One of the biggest criticisms of saber-enthusiasts is their tendency to ignore the human element of the game. Their breakdown and analysis of the game is all about the numbers, statistical trends, replacement values, etc. These aren’t robots here on the field playing the game, yet often during a study of it, they are, in a way, treated as such. And for me, I have to agree with the critics. You simply can’t ignore the human element. It must be accounted for in some way. Why? Because humans are inherently stupid and common sense is the least common thing in this world.
Take Brewers catcher, Jonathan Lucroy. I’m still scratching my head at this one but the gist of what I’m getting is that he was searching for a sock under the bed and while that was happening his wife shifted a suitcase which then fell on his throwing hand and fracturing it.

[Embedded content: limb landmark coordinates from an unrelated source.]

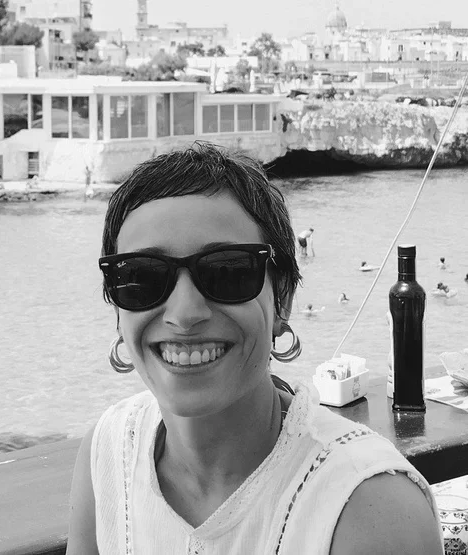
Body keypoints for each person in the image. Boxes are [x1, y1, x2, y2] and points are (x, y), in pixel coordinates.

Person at [67, 143, 443, 554]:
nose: (185, 313)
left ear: (282, 298)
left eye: (228, 271)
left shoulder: (372, 509)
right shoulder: (108, 452)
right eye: (141, 277)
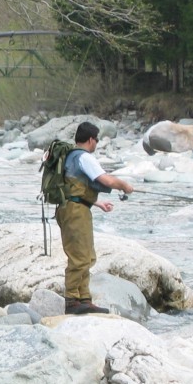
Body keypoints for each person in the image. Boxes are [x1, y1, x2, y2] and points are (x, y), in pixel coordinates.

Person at [55, 122, 134, 315]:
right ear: (91, 139)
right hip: (75, 212)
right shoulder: (84, 157)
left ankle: (84, 298)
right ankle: (72, 300)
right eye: (97, 140)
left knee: (87, 255)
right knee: (79, 257)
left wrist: (98, 203)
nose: (97, 143)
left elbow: (74, 187)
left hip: (74, 208)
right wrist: (124, 185)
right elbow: (105, 180)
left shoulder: (70, 156)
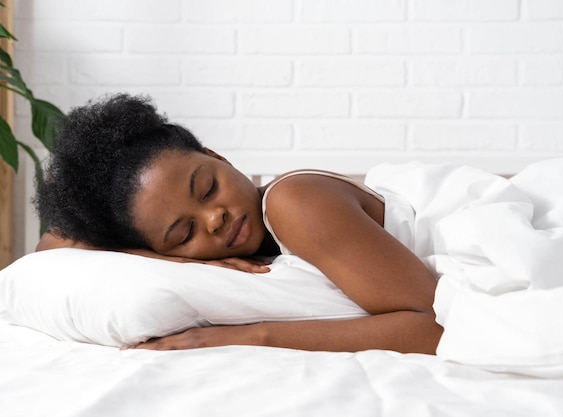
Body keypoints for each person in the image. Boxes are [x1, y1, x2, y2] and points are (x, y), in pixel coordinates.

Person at [35, 94, 443, 354]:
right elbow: (50, 246)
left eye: (208, 188)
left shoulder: (294, 203)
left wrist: (248, 336)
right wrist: (155, 257)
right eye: (184, 233)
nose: (215, 219)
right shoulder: (188, 254)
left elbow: (437, 327)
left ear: (218, 157)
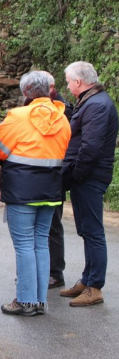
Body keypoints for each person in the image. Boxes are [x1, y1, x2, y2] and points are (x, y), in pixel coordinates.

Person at [0, 72, 71, 316]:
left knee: (25, 245)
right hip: (51, 190)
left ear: (26, 93)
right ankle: (38, 301)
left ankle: (26, 300)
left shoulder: (17, 116)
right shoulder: (63, 118)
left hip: (21, 190)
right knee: (41, 244)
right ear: (50, 91)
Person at [59, 61, 118, 307]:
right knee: (86, 229)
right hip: (86, 175)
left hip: (89, 176)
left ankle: (95, 287)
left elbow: (90, 147)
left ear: (79, 82)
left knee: (93, 231)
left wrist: (76, 174)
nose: (68, 85)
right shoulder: (91, 102)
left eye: (69, 81)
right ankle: (87, 279)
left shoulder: (97, 105)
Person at [31, 71, 73, 290]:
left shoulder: (63, 111)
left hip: (54, 176)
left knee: (52, 227)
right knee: (38, 228)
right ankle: (38, 271)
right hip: (39, 177)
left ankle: (55, 272)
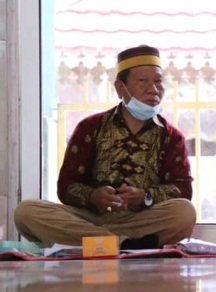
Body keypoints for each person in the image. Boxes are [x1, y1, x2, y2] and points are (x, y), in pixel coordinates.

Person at [14, 45, 195, 249]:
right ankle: (123, 243)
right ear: (120, 88)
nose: (153, 89)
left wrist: (145, 196)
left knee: (185, 212)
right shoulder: (91, 128)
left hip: (142, 220)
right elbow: (66, 186)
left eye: (158, 81)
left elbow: (183, 189)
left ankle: (102, 243)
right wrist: (93, 196)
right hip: (91, 218)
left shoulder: (171, 137)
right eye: (143, 81)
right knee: (26, 212)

I feel like I need one of those crime scene TV shows that goes into flashback mode to recreate the scene so that we, the public, can understand the course of events. Was one hand on top of the bed while he was looking under for this alleged sock and the suitcase fell on it there? Was he shimmying under the bed and his hand was on the floor? How did a suitcase fall onto his hand? Someone help me understand, please, because this is sounding like the dumbest excuse I’ve ever heard. Just because someone says, “You can’t make this stuff up,” doesn’t mean that they didn’t.
So as I’m searching the waiver wire deciding whether to pick up George Kottaras or some other shlub that’s still available in this 12-team, two-catcher league, it got me to thinking about all the other times my fantasy teams got hosed because of the stupidity of humans. I thought about stupid Jeff Kent falling off his truck while washing it, breaking his wrist and my immediate need for a new second baseman. What? That was a lie? He was violating his contract by riding his motorcycle? Well then that’s even more stupid.

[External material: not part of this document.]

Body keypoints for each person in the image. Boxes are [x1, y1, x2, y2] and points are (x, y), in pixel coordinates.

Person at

Then there was the time a promising young rookie named Clint Barmes, hitting close to .400 in mid-May, fell up (or down, depending on whose story you get) a flight of stairs while carrying a bunch of deer meat for Todd Helton after a hunting trip and broke his collarbone. We would have still been trying to figure this one out, but since Barmes owns a career average under .250, no one seems to care anymore. Either way, he was gone for months with zero trade value so early in the season. To think, all the offers for him I passed up on…
Kevin Brown, punching the clubhouse wall. The Sammy Sosa sneeze. Chris Coghlan going after Wes Helms with a shaving cream pie. Troy Tulowitzki cutting his hand while breaking his bat. Carlos Quentin breaking his wrist punching his bat. Sadly, the list goes on and on and over the years my, and countless others’, fantasy teams have been wrecked by the stupidity of humans. If you get hurt sliding into second, then fine. Break a finger squaring up for a bunt? I’m cool with that. Injuries are a part of the game. But when you’re being careless or reckless and doing things off the field that maybe you shouldn’t be doing, well then we have issues.
Ballplayers should know, there are only so many times a fantasy owner can recover in one season when his players go down with injuries. Winning a league is hard enough as it is. Let’s not make it even more difficult by letting your stupidity get in the way of our championship run.